======== Text shown ========

These General Terms and Conditions of Purchase (hereinafter referred to as “GTP”) shall apply to all our enquiries and orders, as well as to all delivery contracts and other agreements made with the Supplier in connection with orders. Any terms and conditions of the Supplier are hereby also objected to in the event that they are communicated to us in a letter of confirmation or in any other way or we accept the delivery or service without again objecting to the Supplier’s terms and conditions. With the submission of an offer, these GTP shall be deemed to have been accepted by Supplier. This shall also apply if Supplier encloses its own terms and conditions of sale and delivery with its offer or order confirmation.

Verbal side agreements, deviations from these GTP, as well as additions to or the exclusion of these GTP shall be in writing in order to take legal effect. This shall also apply to the waiver of this written form requirement.

For the interpretation of these GTP, the German version thereof shall prevail, even if translations are provided to the Supplier or signed by the Parties.

======== Recorded information ========

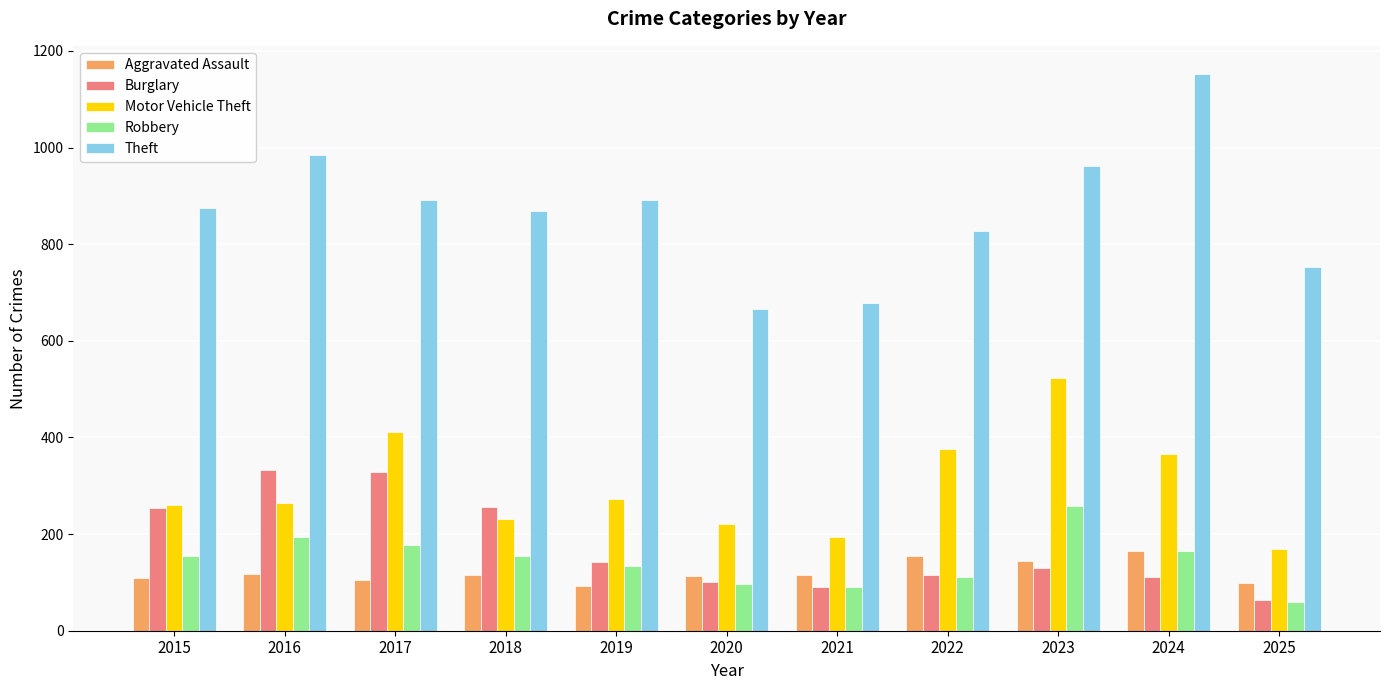

Is it true that Robbery equals 135 at 2019?

True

========

## Check your understanding
a) In the purchase terms, repeat everything from "These General Terms" down to "or order confirmation.".
b) Answer these questions from the purchase terms:
(i) What full name does the abbreviation "GTP" stand for?
(ii) What form must verbal side agreements and deviations from the GTP take in order to have legal effect?
(iii) Which language version prevails when the GTP are interpreted?

## Task responses
a)
These General Terms and Conditions of Purchase (hereinafter referred to as “GTP”) shall apply to all our enquiries and orders, as well as to all delivery contracts and other agreements made with the Supplier in connection with orders. Any terms and conditions of the Supplier are hereby also objected to in the event that they are communicated to us in a letter of confirmation or in any other way or we accept the delivery or service without again objecting to the Supplier’s terms and conditions. With the submission of an offer, these GTP shall be deemed to have been accepted by Supplier. This shall also apply if Supplier encloses its own terms and conditions of sale and delivery with its offer or order confirmation.

b)
(i) General Terms and Conditions of Purchase
(ii) They must be in writing.
(iii) The German version